I want to see that the following diagram commutes,
where $\sigma_A$ is a topological Markov chain, this is, we define the set,
$$\Omega_N= \{\omega=(\ldots,\omega_{-1},\omega_0,\omega_1,\ldots) | \omega_j \in \{0,1,\ldots N\}, i \in \mathbb{Z}\}$$
Then we can take the shift function
$$\sigma_N : \Omega_N \to \Omega_N$$
$$\sigma_N(\omega)=\omega '$$
where we have defined $\omega_i'=\omega_{i+1}$. With this in mind we take a $N \times N$ matrix $A=(a_{i,j})_{0}^{N-1}$ whose entries are either zeros or ones, then we define
$$\Omega_A= \{\omega \in \Omega_N| a_{\omega_j, \omega_{j+i}}=1, i \in \mathbb{Z}\}$$
So $\sigma|_{\Omega_{A}}=\sigma_{A}$ is called a topological Markov chain.
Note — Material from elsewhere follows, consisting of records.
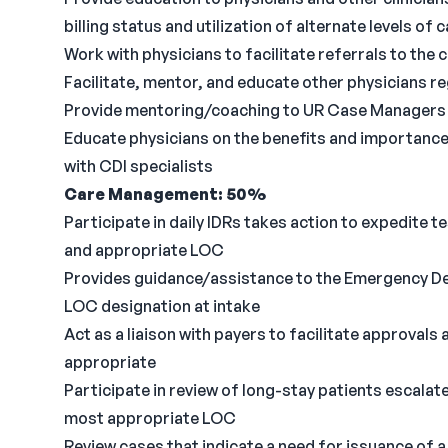
billing status and utilization of alternate levels of
Work with physicians to facilitate referrals to the
Facilitate, mentor, and educate other physicians 
Provide mentoring/coaching to UR Case Managers 
Educate physicians on the benefits and importance
with CDI specialists
Care Management: 50%
Participate in daily IDRs takes action to expedite 
and appropriate LOC
Provides guidance/assistance to the Emergency De
LOC designation at intake
Act as a liaison with payers to facilitate approval
appropriate
Participate in review of long-stay patients escala
most appropriate LOC
Review cases that indicate a need for issuance of 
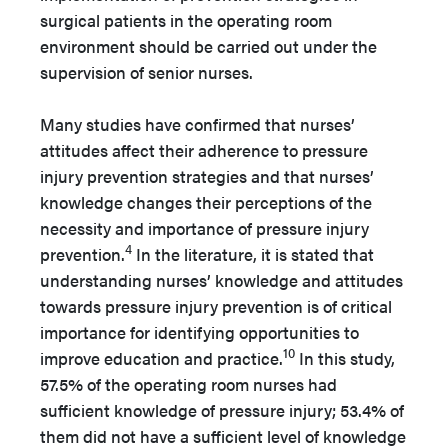
surgical patients in the operating room
environment should be carried out under the
supervision of senior nurses.
Many studies have confirmed that nurses’
attitudes affect their adherence to pressure
injury prevention strategies and that nurses’
knowledge changes their perceptions of the
necessity and importance of pressure injury
4
prevention.
In the literature, it is stated that
understanding nurses’ knowledge and attitudes
towards pressure injury prevention is of critical
importance for identifying opportunities to
10
improve education and practice.
In this study,
57.5% of the operating room nurses had
sufficient knowledge of pressure injury; 53.4% ​​of
them did not have a sufficient level of knowledge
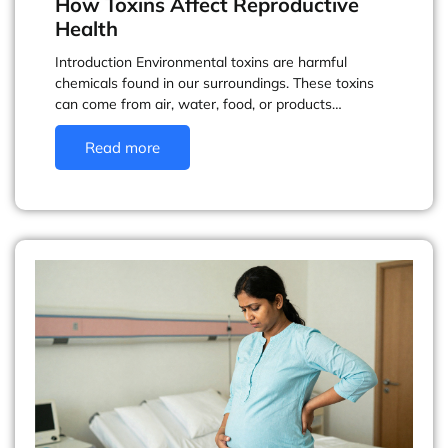
How Toxins Affect Reproductive
Health
Introduction Environmental toxins are harmful
chemicals found in our surroundings. These toxins
can come from air, water, food, or products…
Read more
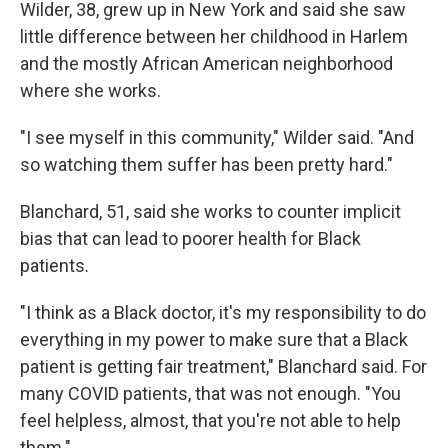
Wilder, 38, grew up in New York and said she saw
little difference between her childhood in Harlem
and the mostly African American neighborhood
where she works.
"I see myself in this community," Wilder said. "And
so watching them suffer has been pretty hard."
Blanchard, 51, said she works to counter implicit
bias that can lead to poorer health for Black
patients.
"I think as a Black doctor, it's my responsibility to do
everything in my power to make sure that a Black
patient is getting fair treatment," Blanchard said. For
many COVID patients, that was not enough. "You
feel helpless, almost, that you're not able to help
them."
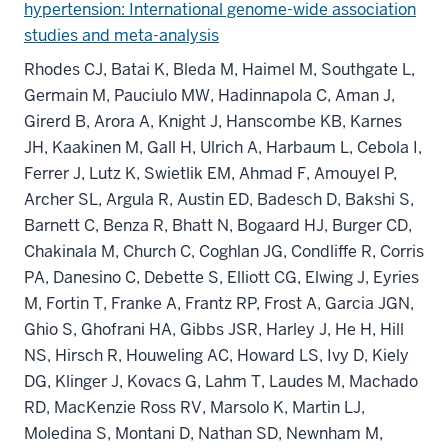
hypertension: International genome-wide association
studies and meta-analysis
Rhodes CJ, Batai K, Bleda M, Haimel M, Southgate L,
Germain M, Pauciulo MW, Hadinnapola C, Aman J,
Girerd B, Arora A, Knight J, Hanscombe KB, Karnes
JH, Kaakinen M, Gall H, Ulrich A, Harbaum L, Cebola I,
Ferrer J, Lutz K, Swietlik EM, Ahmad F, Amouyel P,
Archer SL, Argula R, Austin ED, Badesch D, Bakshi S,
Barnett C, Benza R, Bhatt N, Bogaard HJ, Burger CD,
Chakinala M, Church C, Coghlan JG, Condliffe R, Corris
PA, Danesino C, Debette S, Elliott CG, Elwing J, Eyries
M, Fortin T, Franke A, Frantz RP, Frost A, Garcia JGN,
Ghio S, Ghofrani HA, Gibbs JSR, Harley J, He H, Hill
NS, Hirsch R, Houweling AC, Howard LS, Ivy D, Kiely
DG, Klinger J, Kovacs G, Lahm T, Laudes M, Machado
RD, MacKenzie Ross RV, Marsolo K, Martin LJ,
Moledina S, Montani D, Nathan SD, Newnham M,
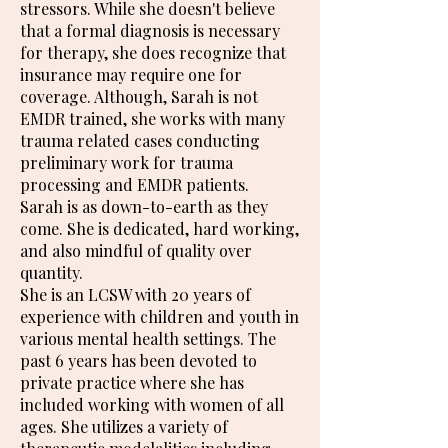
stressors. While she doesn't believe
that a formal diagnosis is necessary
for therapy, she does recognize that
insurance may require one for
coverage. Although, Sarah is not
EMDR trained, she works with many
trauma related cases conducting
preliminary work for trauma
processing and EMDR patients.
Sarah is as down-to-earth as they
come. She is dedicated, hard working,
and also mindful of quality over
quantity.
She is an LCSW with 20 years of
experience with children and youth in
various mental health settings. The
past 6 years has been devoted to
private practice where she has
included working with women of all
ages. She utilizes a variety of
We have another set to define,
$$B_2= \left \{\omega \in \Omega_{2} | \forall m,n \in \mathbb{Z}, m>n, \left|\sum_{i=n}^{m}(-1)^{\omega_i} \right|≤2 \right \}$$
and $S_2=\sigma_2{|_{B_{2}}}$, so I want a matrix $A=(a_{i,j})_{0}^{N-1}$ and a function $H :\Omega_{2} \to B_2$ such that
$$H \circ \sigma_A=S_2 \circ H$$
Then I chose
$$ \left( \begin{array}{ccc} 0 & 1 & 0 \\ 1 & 0 & 1 \\ 0& 1 & 0 \end{array} \right) $$
after using other $2\times2$ examples, but I don't know to take $H$.
Thanks a lot in advance for your help.